Nonetheless, our findings in combination with those of Druss and colleagues contribute to a developing evidence base supporting the efficacy of recovery-oriented self-management interventions for chronic general medical illness for consumers with serious mental illness. Further evaluation of Living Well and other programs is needed, including larger effectiveness trials. Researchers conducting such trials may also want to include measures of disease-specific health outcomes related to chronic illnesses that are common among consumers with serious mental illness. Also needed are studies that identify factors that may improve dissemination and sustainability of Living Well and other promising interventions. Attention to the identification and training of mental health consumers as peer leaders will be especially important to advance the evidence supporting the use of peer providers.

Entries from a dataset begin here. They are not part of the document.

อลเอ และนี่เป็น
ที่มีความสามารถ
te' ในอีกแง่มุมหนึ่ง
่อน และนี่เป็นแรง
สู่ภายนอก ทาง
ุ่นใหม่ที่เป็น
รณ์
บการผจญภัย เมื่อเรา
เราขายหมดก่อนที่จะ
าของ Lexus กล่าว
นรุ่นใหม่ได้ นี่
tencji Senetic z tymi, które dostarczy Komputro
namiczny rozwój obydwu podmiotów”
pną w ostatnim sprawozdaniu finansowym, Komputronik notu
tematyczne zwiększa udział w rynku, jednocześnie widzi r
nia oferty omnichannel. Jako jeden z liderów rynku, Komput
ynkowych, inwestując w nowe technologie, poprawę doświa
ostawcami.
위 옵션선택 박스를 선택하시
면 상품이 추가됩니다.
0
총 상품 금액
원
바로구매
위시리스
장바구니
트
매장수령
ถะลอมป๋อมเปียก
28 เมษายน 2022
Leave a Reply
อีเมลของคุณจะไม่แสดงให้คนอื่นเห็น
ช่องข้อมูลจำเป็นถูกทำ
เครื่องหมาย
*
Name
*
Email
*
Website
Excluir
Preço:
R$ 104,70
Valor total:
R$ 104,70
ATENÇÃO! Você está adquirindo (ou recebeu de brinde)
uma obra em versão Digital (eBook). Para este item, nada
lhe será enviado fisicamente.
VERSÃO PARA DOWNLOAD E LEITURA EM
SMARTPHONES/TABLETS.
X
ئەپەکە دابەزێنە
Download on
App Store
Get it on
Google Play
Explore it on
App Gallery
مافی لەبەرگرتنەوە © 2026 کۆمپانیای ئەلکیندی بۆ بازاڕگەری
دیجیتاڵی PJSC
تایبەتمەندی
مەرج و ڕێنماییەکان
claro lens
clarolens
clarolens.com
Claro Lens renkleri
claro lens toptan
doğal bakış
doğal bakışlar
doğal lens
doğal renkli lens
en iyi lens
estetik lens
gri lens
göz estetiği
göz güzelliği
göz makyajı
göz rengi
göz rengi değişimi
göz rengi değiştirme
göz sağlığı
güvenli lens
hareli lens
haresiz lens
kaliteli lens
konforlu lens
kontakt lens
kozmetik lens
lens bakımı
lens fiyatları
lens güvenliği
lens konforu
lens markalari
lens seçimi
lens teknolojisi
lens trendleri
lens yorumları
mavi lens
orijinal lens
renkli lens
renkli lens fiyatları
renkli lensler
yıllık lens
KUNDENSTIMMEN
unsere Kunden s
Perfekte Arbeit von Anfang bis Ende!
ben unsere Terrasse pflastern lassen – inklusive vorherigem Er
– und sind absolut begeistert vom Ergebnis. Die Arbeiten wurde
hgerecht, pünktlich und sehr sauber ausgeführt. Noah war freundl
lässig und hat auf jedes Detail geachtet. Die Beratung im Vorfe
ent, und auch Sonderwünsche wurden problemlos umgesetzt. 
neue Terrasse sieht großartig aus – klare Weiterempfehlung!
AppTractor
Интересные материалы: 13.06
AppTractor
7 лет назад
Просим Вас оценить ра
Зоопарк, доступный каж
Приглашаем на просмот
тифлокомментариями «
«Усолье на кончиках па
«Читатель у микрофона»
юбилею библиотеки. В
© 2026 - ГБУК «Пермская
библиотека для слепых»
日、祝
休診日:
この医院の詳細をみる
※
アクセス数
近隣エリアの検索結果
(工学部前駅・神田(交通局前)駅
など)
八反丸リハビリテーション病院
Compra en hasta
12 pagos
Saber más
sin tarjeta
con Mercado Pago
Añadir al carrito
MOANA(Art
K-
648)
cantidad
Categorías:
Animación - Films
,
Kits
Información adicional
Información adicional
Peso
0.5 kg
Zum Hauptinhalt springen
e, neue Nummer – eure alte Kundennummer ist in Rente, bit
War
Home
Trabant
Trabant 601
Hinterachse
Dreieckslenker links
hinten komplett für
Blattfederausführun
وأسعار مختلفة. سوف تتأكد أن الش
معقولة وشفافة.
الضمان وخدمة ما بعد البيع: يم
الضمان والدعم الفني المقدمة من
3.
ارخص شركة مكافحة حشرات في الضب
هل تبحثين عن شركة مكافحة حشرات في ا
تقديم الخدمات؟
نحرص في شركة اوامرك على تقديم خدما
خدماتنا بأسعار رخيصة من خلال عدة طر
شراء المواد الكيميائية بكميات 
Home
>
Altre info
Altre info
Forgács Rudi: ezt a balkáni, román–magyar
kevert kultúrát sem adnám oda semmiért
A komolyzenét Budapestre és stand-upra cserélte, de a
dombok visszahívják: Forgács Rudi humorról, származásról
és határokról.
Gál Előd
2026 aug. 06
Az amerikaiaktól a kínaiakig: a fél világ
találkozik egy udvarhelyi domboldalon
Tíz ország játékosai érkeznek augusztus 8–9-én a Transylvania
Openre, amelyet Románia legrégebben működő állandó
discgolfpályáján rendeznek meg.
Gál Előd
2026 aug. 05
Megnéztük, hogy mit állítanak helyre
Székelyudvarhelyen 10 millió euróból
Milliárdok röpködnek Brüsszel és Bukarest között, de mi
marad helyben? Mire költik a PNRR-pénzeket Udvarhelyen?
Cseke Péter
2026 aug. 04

Living Well shows promise in helping consumers of mental health services with serious mental illness more effectively manage chronic general medical conditions and experience improved functioning and well-being.
Data presented in this article were collected as part of a study funded by grant MH078168 from the National Institute of Mental Health, “Optimizing Chronic Illness Self-Management for Individuals With Schizophrenia.” The authors thank Lan Li, M.S., Wendy Potts, M.S., and Valerie Price, B.S.
The authors report no competing interests.